There are places around the world where people have a tendency to depart worn out as opposed to rested, and the United States certainly has its share: Any plane out of Las Vegas, for sure, but also Sunday afternoon flights from fiesta-oriented towns such as New Orleans and Miami. Most likely, a handful of passengers on the plane have had a wild weekend, which is good for both people-watching as well as in-flight conversation.
I would have been happy with eavesdropping across the aisle, yet as luck would have it the man who sat down next to me had been in town for a bachelor party. Lucky me, although he also may of felt fortunate – I hadn’t been getting much sleep, either.
The man next to me on the plane said it better than I ever could: Bourbon Street does an incredible job of quarantining all the assholes.
I laughed when he said it. Neither of us were trying to be a prick – we admittedly had both spent some time exploring the scene (and I certainly didn’t complain about the strong drinks), but let’s be honest: It’s no place any local hangs out. It’s the same bar over and over, each block relatively the same, and the crowd is a bunch of drunk out-of-towners who are feeling good about themselves and looking to let loose.
No judgement, I played along: I drank a few Jesters and walked the street, saw some women lift up their shirts and danced to a live band. But it wasn’t somewhere I wanted to spend all night – I knew there was a time limit to my tolerance.
The good thing is that although it gets the most attention, Bourbon Street is merely the gateway to nightlife in the New Orleans.
Magazine Street eventually dead ends into Canal Street as you drive east on it, running parallel to the Mississippi River and cutting right through the heart of the Garden District (Uptown). Bye-bye Bourbon – this is much more the scene for meeting locals.
Restaurants, bars, and shops line the neighborhood street, and there are significantly less bells and whistles (no party push, no loud clubs that I saw). The majority are locally owned and run with outside seating under the live oak trees, great for walking and menu/window shopping.
With the help of a friend I found a great beer bar called The Bulldog (located between Toledano and Pleasant). If you’re ever in town on a Wednesday, they run an interesting special that allows you to keep the pint glass of every beer you drink (you can cash in ten of them for a free T-shirt, but I’d keep the glasses). Happy hour at the Bulldog is legit: 2 p.m. – 7 p.m., Monday through Friday, and they have 50 beers on tap and 100 more in bottles.
Frenchmen Street and Marigny:
On the eastern end of the French Quarter is the appropriately named Frenchmen Street, known for its live music scene and lack of neon lights (aka its local feel). This is a great spot to wander after you’ve had your fill of Bourbon Street.
We walked further east into the neighborhood of Marigny (see map below) and ended the night at Mimi’s in the Marigny, recommended to my group by a local and recognized as Best Neighborhood Bar by Where Y’at and Best Bar in New Orleans by readers of The Gambit.
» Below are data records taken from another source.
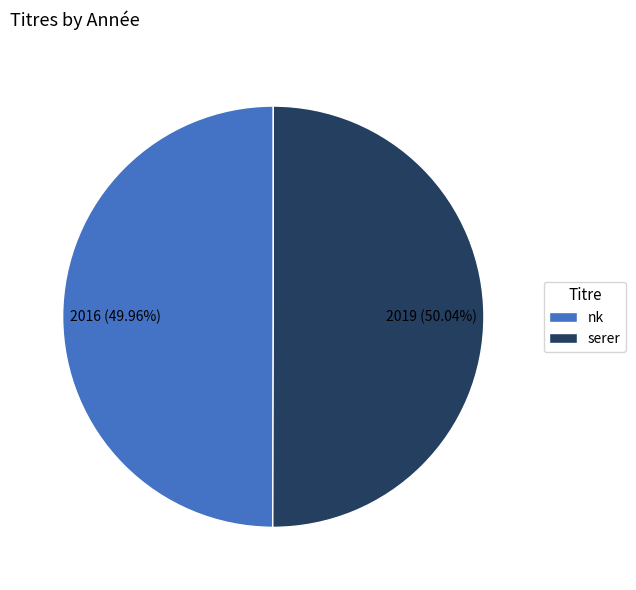

Approximately how many times larger is the value at nk compared to serer?

1.0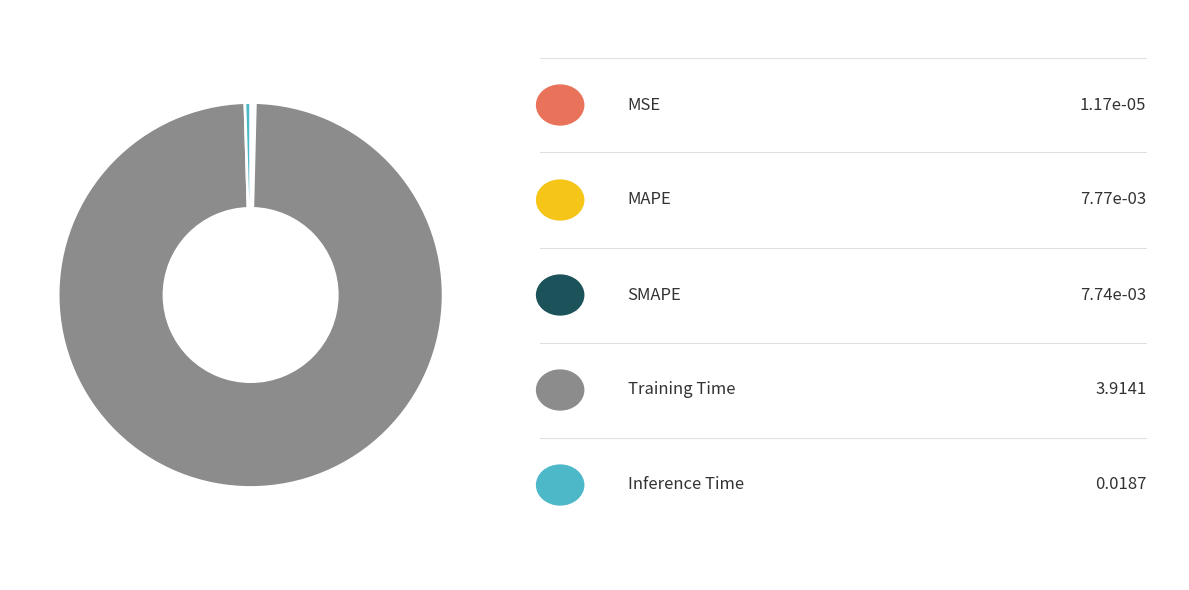

Is there any slice that represents more than half of the pie?

Yes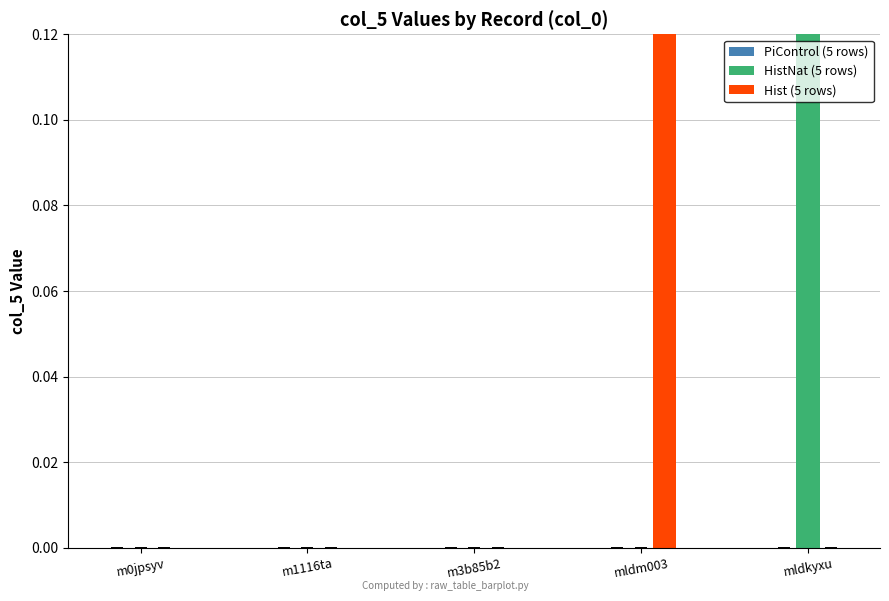

Rank the categories by PiControl (5 rows) value from lowest to highest.

m0jpsyv, m1116ta, m3b85b2, mldm003, mldkyxu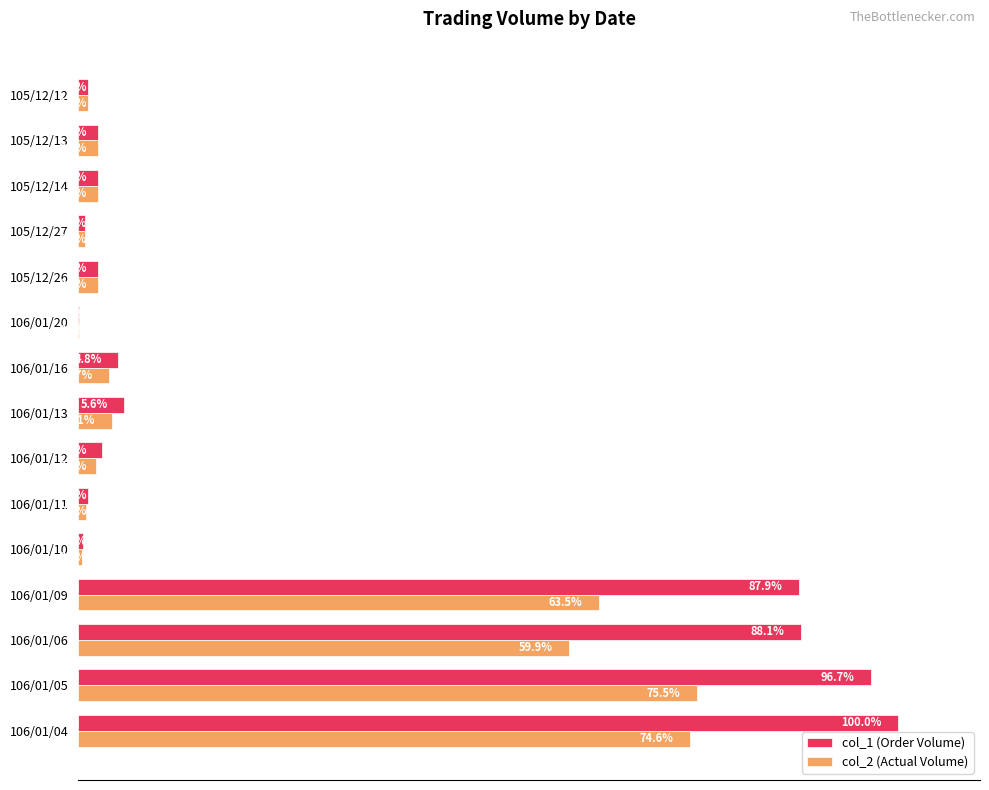

Between 106/01/06 and 105/12/26, which series saw the biggest shift?

col_1 (Order Volume)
Mimi’s serves Spanish tapas until 4 a.m. on Friday and Saturday and has music and dancing on the second floor (either a band or DJ). Expect a younger crowd and a hipster vibe.
My advice: Window shop when you’re in New Orleans. Most places do not charge a cover, so be sure to take advantage and pop in to preview the band/atmosphere of a few different spots. Don’t decide on specific bars, decide on the neighborhood and let the night take you where it will. With so many bands playing at so many different venues almost every night, visitors could drive themselves crazy trying to pinpoint the perfect place.